Upside Down Right Side Up
The secret to perfecting the headstand is, unexpectedly, to fall.
by Andrea Marcum
Misjudging a headstand and crashing to the floor is about as much fun as getting unexpectedly fired from your job or having your heart broken. I believe, though, that falling out of a headstand can lead us to the pot of gold.
Headstands are fantastic, living laboratories. In them, suddenly upside down needs to become right side up, and we have to muster the courage to embrace the process of adjusting to a new perspective no matter how messy it gets. Similarly, our lives can feel messy, miscalculated and out of control when it comes to managing our schedule, dealing with deadlines, handling responsibilities or trying not to consume the entire box of dark chocolate covered almonds in one sitting. Whether we’re attempting to balance our cravings, calendars, cheque books or on the top of our heads topsy-turvy, these struggles are an integral step towards top of our game.
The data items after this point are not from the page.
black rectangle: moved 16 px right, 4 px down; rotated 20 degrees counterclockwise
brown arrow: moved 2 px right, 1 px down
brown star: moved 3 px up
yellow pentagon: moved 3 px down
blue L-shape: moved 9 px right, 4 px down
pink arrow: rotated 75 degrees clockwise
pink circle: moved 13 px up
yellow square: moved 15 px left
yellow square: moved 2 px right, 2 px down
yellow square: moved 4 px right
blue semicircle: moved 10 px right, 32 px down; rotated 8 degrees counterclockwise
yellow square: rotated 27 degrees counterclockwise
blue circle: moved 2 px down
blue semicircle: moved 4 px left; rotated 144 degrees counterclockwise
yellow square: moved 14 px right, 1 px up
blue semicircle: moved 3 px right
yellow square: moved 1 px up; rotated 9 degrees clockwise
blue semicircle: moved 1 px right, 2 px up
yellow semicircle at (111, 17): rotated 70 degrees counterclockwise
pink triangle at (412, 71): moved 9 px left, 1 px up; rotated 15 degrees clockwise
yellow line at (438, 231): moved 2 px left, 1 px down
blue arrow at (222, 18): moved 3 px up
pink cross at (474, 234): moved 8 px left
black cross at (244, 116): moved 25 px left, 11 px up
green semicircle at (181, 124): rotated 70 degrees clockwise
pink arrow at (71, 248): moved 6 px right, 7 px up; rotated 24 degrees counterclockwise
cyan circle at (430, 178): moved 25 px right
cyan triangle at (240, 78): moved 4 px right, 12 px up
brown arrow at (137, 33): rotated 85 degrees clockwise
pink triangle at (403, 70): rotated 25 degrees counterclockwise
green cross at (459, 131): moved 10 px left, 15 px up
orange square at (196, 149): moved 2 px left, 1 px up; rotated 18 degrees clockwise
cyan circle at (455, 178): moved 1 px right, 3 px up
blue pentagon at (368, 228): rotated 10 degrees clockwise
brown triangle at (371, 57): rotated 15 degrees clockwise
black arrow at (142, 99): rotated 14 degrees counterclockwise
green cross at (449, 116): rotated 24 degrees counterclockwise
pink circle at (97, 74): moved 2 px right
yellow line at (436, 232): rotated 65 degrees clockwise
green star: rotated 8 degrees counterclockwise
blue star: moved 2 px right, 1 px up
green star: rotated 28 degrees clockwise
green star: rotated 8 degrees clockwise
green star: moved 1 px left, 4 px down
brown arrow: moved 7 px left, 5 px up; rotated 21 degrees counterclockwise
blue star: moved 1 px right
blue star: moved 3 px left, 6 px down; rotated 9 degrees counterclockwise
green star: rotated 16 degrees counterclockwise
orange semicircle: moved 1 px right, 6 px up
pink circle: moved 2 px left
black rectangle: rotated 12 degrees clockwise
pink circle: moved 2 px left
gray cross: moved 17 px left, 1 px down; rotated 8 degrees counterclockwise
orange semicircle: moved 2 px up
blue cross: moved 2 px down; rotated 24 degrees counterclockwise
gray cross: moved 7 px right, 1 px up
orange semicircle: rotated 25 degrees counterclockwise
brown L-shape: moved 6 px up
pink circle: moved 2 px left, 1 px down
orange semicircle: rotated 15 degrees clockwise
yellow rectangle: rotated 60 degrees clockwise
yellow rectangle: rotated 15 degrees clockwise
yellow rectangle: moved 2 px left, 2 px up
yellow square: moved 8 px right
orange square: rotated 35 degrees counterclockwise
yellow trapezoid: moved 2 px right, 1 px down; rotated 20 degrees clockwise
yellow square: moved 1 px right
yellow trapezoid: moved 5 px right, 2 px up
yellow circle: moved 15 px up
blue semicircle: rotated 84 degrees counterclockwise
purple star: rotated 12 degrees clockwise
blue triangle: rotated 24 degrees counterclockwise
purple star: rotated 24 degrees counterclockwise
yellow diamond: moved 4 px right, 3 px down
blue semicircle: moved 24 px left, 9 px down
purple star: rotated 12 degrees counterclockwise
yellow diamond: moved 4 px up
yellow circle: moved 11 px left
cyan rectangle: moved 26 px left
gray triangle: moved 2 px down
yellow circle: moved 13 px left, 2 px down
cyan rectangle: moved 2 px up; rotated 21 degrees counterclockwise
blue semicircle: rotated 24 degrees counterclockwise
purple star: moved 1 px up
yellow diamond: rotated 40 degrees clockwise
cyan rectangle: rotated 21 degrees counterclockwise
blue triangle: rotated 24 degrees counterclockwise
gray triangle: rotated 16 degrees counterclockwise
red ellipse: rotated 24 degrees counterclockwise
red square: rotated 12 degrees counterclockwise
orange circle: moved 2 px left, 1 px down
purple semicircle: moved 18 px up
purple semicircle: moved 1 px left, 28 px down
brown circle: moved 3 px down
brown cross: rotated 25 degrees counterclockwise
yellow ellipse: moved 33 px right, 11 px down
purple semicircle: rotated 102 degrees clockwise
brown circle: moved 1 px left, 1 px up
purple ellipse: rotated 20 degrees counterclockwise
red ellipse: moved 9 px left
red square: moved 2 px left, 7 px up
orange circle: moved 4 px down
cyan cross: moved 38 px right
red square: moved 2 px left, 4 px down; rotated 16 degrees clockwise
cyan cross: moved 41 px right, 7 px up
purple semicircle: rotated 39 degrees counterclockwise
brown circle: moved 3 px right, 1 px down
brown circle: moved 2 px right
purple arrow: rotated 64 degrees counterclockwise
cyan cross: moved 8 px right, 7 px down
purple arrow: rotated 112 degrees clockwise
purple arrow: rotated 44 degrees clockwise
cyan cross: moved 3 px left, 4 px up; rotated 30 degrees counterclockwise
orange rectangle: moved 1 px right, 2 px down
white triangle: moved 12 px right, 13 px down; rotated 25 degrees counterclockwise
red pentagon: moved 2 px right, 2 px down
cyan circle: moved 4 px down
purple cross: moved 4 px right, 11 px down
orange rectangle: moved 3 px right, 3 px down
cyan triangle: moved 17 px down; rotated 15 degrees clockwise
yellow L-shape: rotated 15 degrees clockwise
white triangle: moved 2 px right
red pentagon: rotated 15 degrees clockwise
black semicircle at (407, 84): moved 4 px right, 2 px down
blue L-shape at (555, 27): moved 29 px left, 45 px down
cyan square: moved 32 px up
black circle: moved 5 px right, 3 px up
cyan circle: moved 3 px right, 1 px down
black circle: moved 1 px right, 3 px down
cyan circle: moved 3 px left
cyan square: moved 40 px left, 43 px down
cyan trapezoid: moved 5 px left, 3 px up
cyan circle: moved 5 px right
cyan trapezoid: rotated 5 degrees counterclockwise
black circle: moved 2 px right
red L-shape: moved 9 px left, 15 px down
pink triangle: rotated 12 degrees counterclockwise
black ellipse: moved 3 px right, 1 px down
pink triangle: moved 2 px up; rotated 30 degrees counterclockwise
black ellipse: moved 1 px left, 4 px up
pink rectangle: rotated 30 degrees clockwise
If we litter our inversions or our lives with impossible expectations we pin ourselves beneath frustration and impatience, which, in turn, erode the bravery and humility it takes to try again. We have to be willing to both fall down and get back up. Personally, I’ve tumbled many times — certainly out of my headstand — into a new headspace. When we get our hands dirty and really dig in the soil, sometimes we discover that when we think we’ve been buried we’ve actually been planted. Stumbles are an inevitable aspect of learning. It’s what we make of these wobbles that allow our seeds to bloom. To quote Buddhist monk and author Thich Nhat Hahn, “No mud no lotus.”
Much to my surprise, while I was leading a retreat in Mexico my husband, Dom (not exactly known for his interest in the metaphysical or “spiritual”), made us an appointment with Roxanna, the intuitive/psychic who my group had been raving about.
She had us rub a bouquet of aromatherapy oils into the palms of our hands and smell them with our eyes closed for a few minutes, and then… “You get frustrated,” she told Dom “and you bring it to the relationship. And Andrea tries to fix it. That is really frustrating, isn’t it?”
He agreed (a bit too enthusiastically).
“You need to leave him to his frustrations,” she told me. “They are positive, even though they don’t seem like it at the time. They’re what he needs in order to move to something better.”
Roxanna’s advice rings true for us all. We have to be allowed our seeming setbacks so that we can move through them, learn from them, and ultimately move on. To rush or to avoid this progression would be to cheat ourselves out of the gold that’s being mined and then, worst of all, we’d have to repeat the lesson.
Out of turbulence and hardship comes a little shining piece to the puzzle of why. A better understanding of what we’re capable of, and what we’re doing here. It is our way towards meaning. Sometimes we need to get a bit lost in order to find our self.
Our yoga poses affirm that change and improvement are going to be a bit scrappy. The trials of getting into a headstand reveal that often things are not going to go as we’d planned, but they just might turn out even better that way. In the yogic texts, pradikpaksha bvhavanan asks us to contemplate and take another view; to reframe our negative perceptions and see them as opportunities; to shift from buried to planted.
It’s more rewarding to do the work than it is to avoid it. We need to see balance and progress not as a single headstand, but as a part of a larger personal pilgrimage (sadhana). When we look at things through a wider lens, we can see every fumble, challenge and fall as an opportunity to grow. Each time we glean a little bit more wisdom to bring to our next inversion or adventure.
Incidentally, we’re all digging in the dirt together. So as we do, let’s encourage each other to see upside down as an enriching and critical part of being right side up.
Our mats are maps to hidden treasure. #MoveYourMat = shift your life.